14.7.10

Tao Te Ching X

When carrying on your head your perplexed bodily soul can you embrace in your arms the One and not let go?
In concentrating your breath can you become as supple as a babe?
Can you polish your mysterious mirror and leave no blemish?
Can you love the people and govern the state without resorting to action?
When the gates of heaven open and shut are you capable of keeping to the role of the female?
When your discernment penetrates the four quarters are you capable of not knowing anything?
It gives them life and rears them.
It gives them life yet claims no possession.
It benefits them yet exacts no gratitude.
It is the steward yet exercises no authority.
Such is called the mysterious virtue.


Imagine a Cosmopolitan quiz entitled, “Are You Really a Sage?”, with the above six questions comprising the inquiry.  Who would answer Yes?  What criteria could be applied for verification?  What constitutes a pass?  Where is the governing body that adjudicates disputes?  How many would receive scholarships to Sage University and become professors of Quantum Suppleness or Postcolonial Perplexed Bodily Souls?  Would you take the quiz?  Would you post your results on some social network service?  Would you quantify the soul or even—yes—the body?  When would be the reckoning that resolves egregious methodological and historical injustices?  Why, in an age of knowledge and precision, would one even remotely care about a virtue or wisdom that had no definition?

As you approach Question One, might you think—“The bodily soul is given to perplexity, especially when carried on the head.  The bodily soul definitively feels as if it knows what to do some of the time but this feeling is no good guide to consequence.  And when it doesn’t know what to do, this also is no good guide.  What One is there that I might hold tightly that might guide me through the continual perplexity of my having a body?  Might it be the sum of all feelings of definiteness and ignorance plus the sum of all feelings?  Might it be a sum that I don’t know but is beyond perplexity?”?

As you approach Question Two, might you think—“To be supple as a babe:  is not this the opposite of nature, which dictates that one becomes specialized, that life is linear and cumulative?  But a babe!—does not a babe disregard convention? defecate in unruly places? relate strangely to language? depend unnaturally on others? drop and bounce more readily than adults? accept her surrounding circumstances such that what is her reality is indistinguishable from what her reality ought to be? laugh when she needs to laugh and cry when she needs to cry and sleep when she needs to sleep? Should I become like this when I’ve devoted so much effort to becoming not like this?”?

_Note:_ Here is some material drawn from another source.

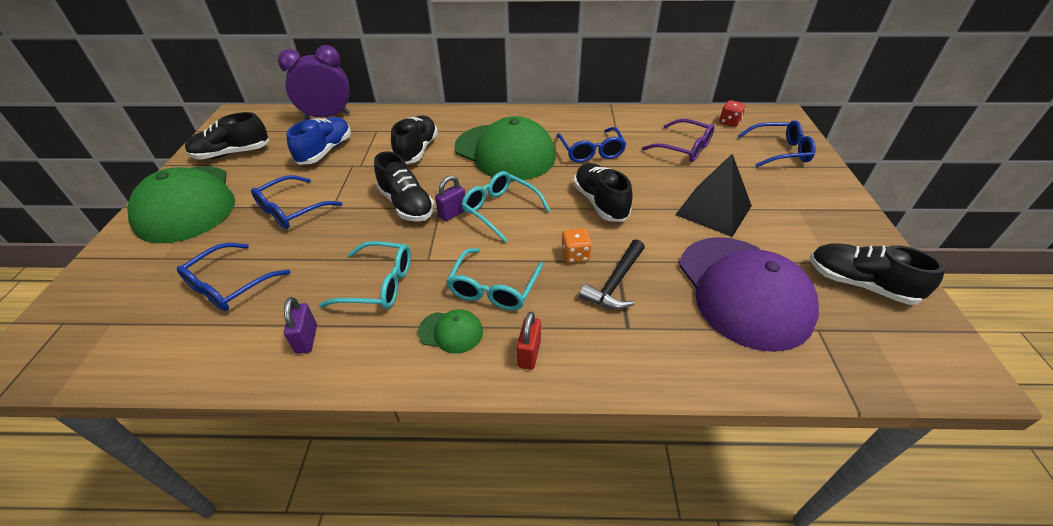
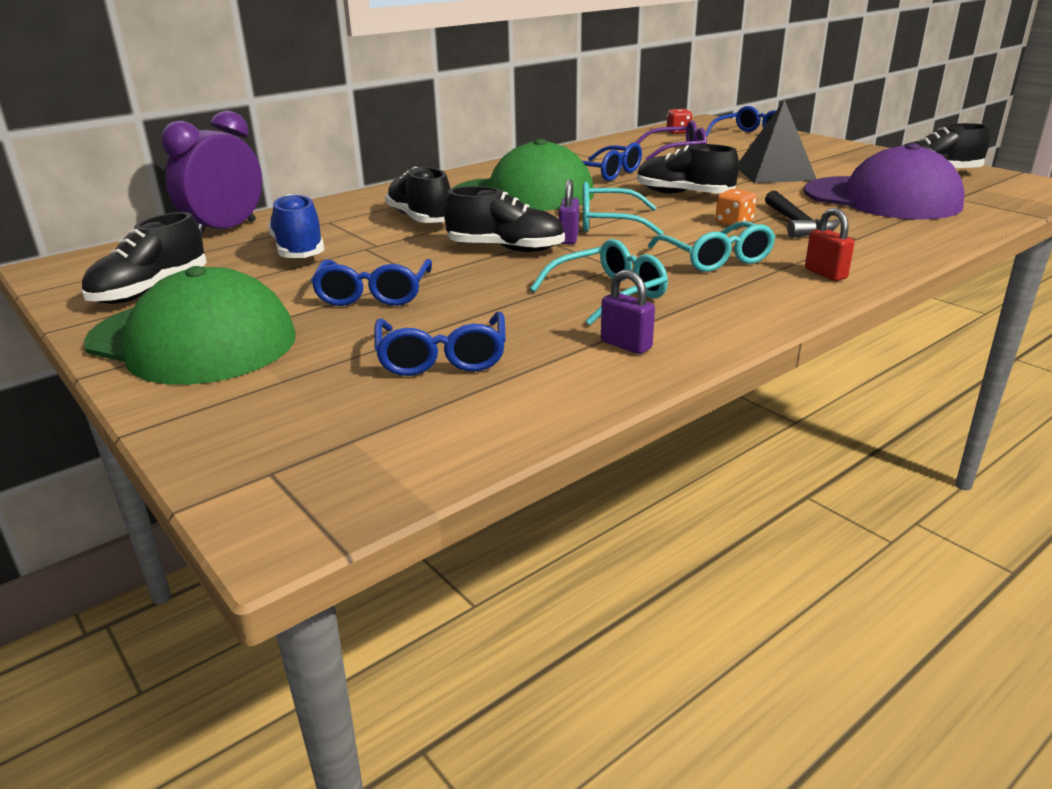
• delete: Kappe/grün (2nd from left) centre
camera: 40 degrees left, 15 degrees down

As you approach Question Three, might you think, “Surely it is good to have a clean mirror” … and leave it at that?

As you approach Question Four, might you think, “If I am to treat the people as straw dogs, how can I love them? If I am to govern the state, how can order be established and maintained if I do nothing? Don’t the people need a model and is not that model I?”?

As you approach Question Five, might you think, “Am I some actor that I should keep to a role and, if so, where is the script of the female hidden that I might read it?  When all hell breaks loose and passion trumps reason and birth and death permeate the air, am I still—even then—to maintain the play?  Is not this the ultimate artifice?”?

As you approach Question Six, might you think, “Is the shift from can to are you capable significant?”?

As you complete the quiz, might you think, “My birthday approaches and my children shall celebrate it with me”?